◆ PROBLEM REQUIREMENTS:
Find "pinky dip: (560, 149)" and "thumb cmc: (526, 164)" in the records below. Copy the lines holding them and every line between, exactly, and no others.

[Opening MATERIAL FOR THIS TASK section]

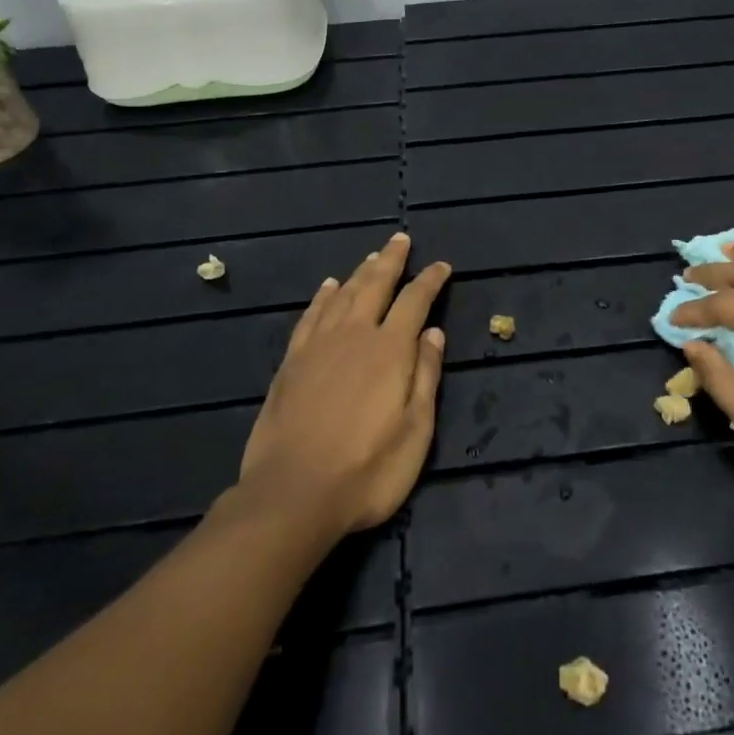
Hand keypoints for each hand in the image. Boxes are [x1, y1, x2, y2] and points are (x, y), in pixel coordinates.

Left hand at [236, 233, 450, 537]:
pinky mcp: (291, 363)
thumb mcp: (415, 430)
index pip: (415, 301)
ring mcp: (318, 346)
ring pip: (342, 295)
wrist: (292, 495)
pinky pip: (310, 316)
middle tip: (401, 239)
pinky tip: (328, 288)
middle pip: (375, 285)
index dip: (430, 280)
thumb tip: (434, 333)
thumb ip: (425, 376)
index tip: (442, 266)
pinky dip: (322, 297)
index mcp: (390, 349)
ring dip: (360, 272)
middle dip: (391, 260)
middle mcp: (354, 335)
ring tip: (372, 257)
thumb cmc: (367, 469)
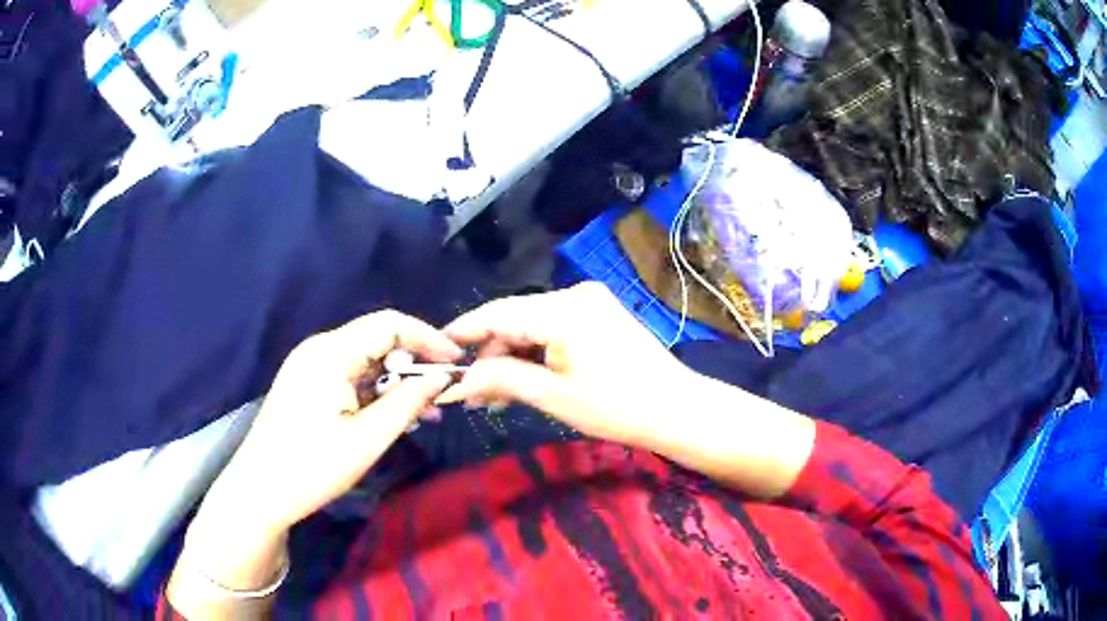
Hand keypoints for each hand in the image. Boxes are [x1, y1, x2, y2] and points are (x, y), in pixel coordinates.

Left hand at [177, 311, 460, 598]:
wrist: (259, 492)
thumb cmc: (312, 467)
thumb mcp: (366, 440)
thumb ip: (406, 403)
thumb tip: (441, 379)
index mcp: (329, 353)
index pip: (389, 324)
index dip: (427, 338)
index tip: (456, 364)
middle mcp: (317, 349)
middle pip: (376, 339)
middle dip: (413, 363)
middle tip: (440, 396)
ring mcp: (308, 366)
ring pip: (364, 360)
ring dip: (395, 381)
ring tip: (423, 413)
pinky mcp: (305, 384)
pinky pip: (348, 376)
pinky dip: (374, 391)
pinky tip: (390, 415)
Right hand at [441, 283, 815, 499]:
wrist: (675, 408)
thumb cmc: (616, 407)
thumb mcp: (552, 396)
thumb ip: (501, 379)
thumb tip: (459, 381)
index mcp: (563, 309)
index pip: (497, 313)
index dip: (463, 331)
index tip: (436, 350)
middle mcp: (575, 294)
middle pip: (514, 318)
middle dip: (490, 353)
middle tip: (472, 392)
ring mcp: (589, 301)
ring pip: (532, 324)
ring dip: (512, 355)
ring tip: (497, 395)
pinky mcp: (598, 313)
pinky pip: (552, 327)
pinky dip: (535, 351)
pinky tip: (525, 378)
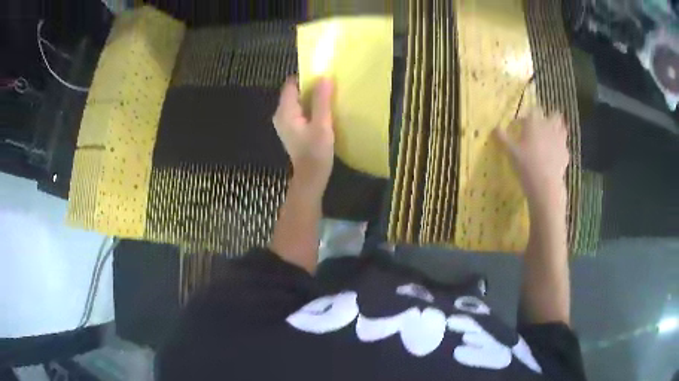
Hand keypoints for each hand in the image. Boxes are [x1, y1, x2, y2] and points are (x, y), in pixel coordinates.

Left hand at [273, 76, 334, 189]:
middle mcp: (281, 114)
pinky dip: (310, 107)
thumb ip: (322, 100)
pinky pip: (300, 111)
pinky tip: (323, 111)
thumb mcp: (322, 124)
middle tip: (330, 85)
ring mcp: (285, 122)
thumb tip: (324, 77)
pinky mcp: (292, 129)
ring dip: (312, 97)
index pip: (291, 84)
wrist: (311, 177)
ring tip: (329, 96)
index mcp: (285, 111)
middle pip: (294, 92)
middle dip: (310, 87)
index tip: (323, 75)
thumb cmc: (316, 152)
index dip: (306, 77)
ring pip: (298, 101)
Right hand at [495, 109, 569, 206]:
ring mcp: (560, 140)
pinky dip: (560, 149)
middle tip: (542, 127)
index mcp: (535, 122)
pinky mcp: (566, 154)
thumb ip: (503, 138)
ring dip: (558, 131)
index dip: (527, 117)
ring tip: (551, 139)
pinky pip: (564, 147)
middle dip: (550, 118)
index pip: (533, 110)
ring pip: (563, 129)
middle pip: (554, 115)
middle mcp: (550, 127)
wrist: (545, 184)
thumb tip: (495, 128)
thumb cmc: (526, 164)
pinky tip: (554, 157)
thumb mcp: (510, 151)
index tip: (520, 125)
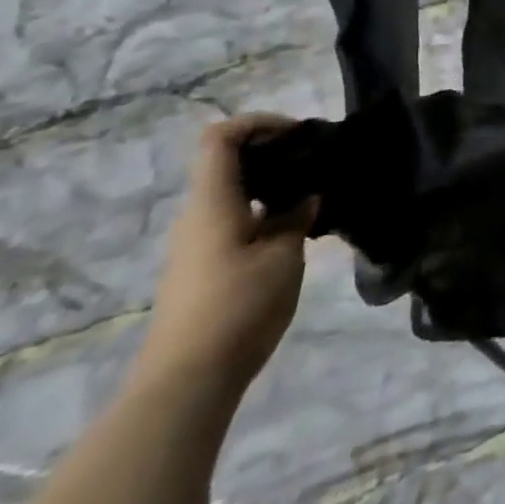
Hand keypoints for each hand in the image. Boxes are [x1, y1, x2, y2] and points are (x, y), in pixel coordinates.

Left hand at [137, 113, 318, 400]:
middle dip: (272, 153)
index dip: (257, 122)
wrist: (188, 380)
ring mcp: (197, 244)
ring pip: (233, 194)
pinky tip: (296, 230)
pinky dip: (265, 211)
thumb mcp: (283, 256)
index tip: (298, 132)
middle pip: (227, 163)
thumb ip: (296, 218)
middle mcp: (197, 216)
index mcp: (212, 203)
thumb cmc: (237, 307)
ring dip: (272, 185)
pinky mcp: (203, 268)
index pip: (220, 138)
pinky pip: (234, 221)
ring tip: (315, 195)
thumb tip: (305, 199)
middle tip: (316, 162)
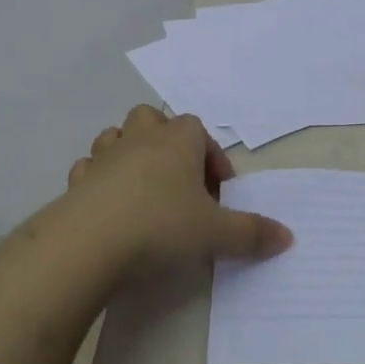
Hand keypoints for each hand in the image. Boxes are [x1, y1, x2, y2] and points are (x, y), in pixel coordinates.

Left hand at [61, 105, 293, 276]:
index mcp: (177, 141)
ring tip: (143, 190)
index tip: (219, 192)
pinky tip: (109, 207)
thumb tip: (287, 237)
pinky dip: (100, 180)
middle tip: (179, 180)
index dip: (211, 157)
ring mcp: (103, 157)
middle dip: (166, 141)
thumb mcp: (215, 234)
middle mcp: (139, 138)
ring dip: (129, 154)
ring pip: (116, 137)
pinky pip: (90, 169)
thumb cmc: (160, 227)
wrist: (87, 244)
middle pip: (153, 118)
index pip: (198, 130)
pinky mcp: (76, 182)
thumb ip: (251, 233)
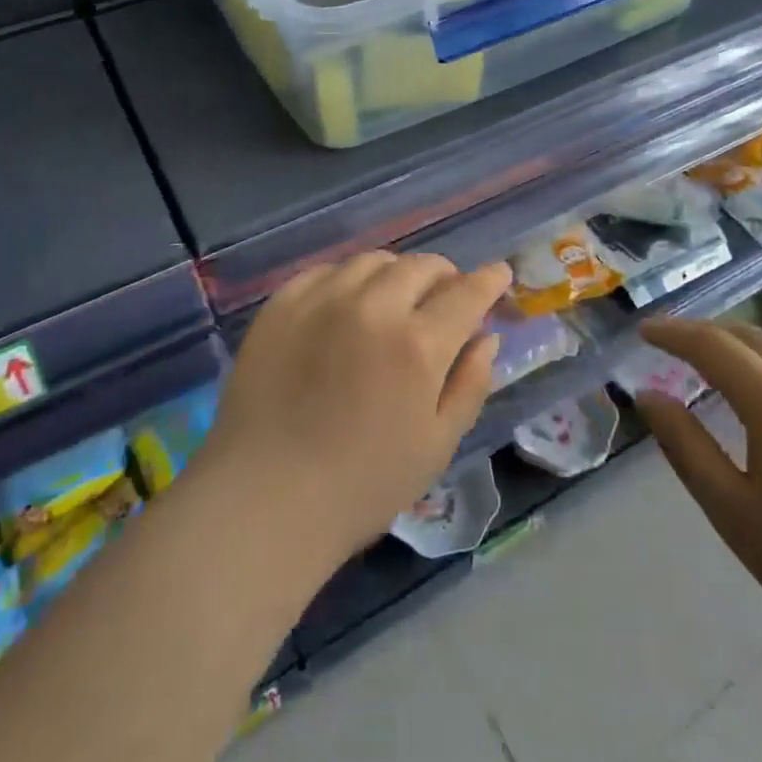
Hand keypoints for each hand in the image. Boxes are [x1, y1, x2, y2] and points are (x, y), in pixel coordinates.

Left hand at [204, 252, 510, 567]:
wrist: (263, 499)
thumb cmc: (361, 486)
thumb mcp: (436, 446)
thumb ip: (470, 384)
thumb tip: (487, 337)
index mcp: (418, 345)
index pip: (466, 293)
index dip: (488, 280)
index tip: (498, 273)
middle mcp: (373, 307)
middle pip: (421, 266)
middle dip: (444, 276)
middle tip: (444, 298)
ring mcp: (323, 300)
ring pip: (374, 262)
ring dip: (397, 275)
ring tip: (395, 300)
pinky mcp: (282, 304)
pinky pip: (327, 271)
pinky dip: (349, 280)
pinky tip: (347, 305)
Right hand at [633, 319, 761, 670]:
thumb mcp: (734, 510)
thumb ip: (685, 446)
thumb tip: (648, 396)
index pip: (711, 345)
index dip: (672, 333)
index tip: (641, 331)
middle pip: (748, 336)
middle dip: (703, 332)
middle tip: (667, 344)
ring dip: (737, 348)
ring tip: (707, 367)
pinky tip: (760, 401)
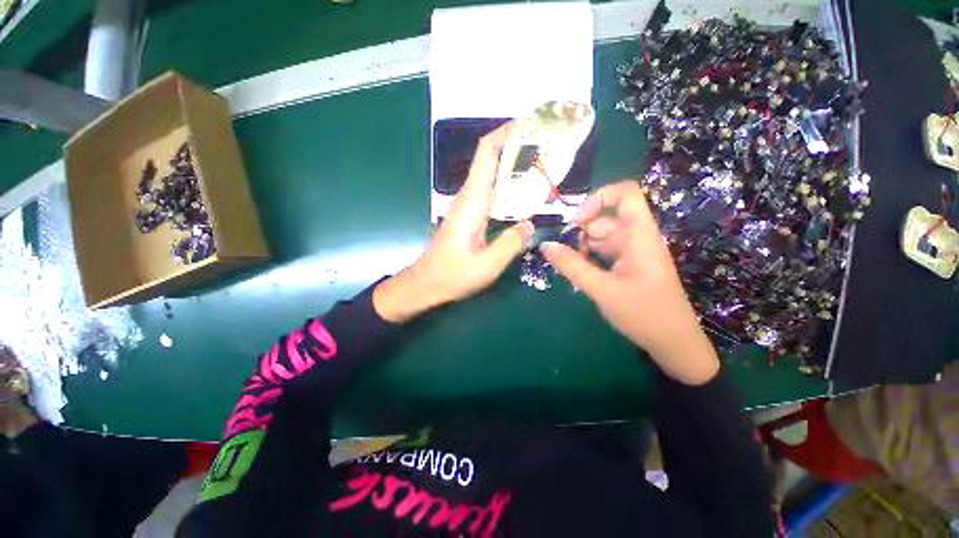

[Closing MATERIAL FOR THIS TASK section]

◆ ANSWER SECTION:
pinky dip: (560, 149)
middle tip: (542, 127)
index mcp: (535, 122)
pinky mcp: (566, 154)
thumb ip: (503, 138)
ring dip: (558, 131)
index dip: (527, 117)
ring tip: (551, 139)
pinky pip: (564, 147)
middle dip: (550, 118)
index pip: (533, 110)
ring pip: (563, 129)
middle pip: (554, 115)
middle mcp: (550, 127)
wrist: (545, 184)
thumb tip: (495, 128)
thumb cmc: (526, 164)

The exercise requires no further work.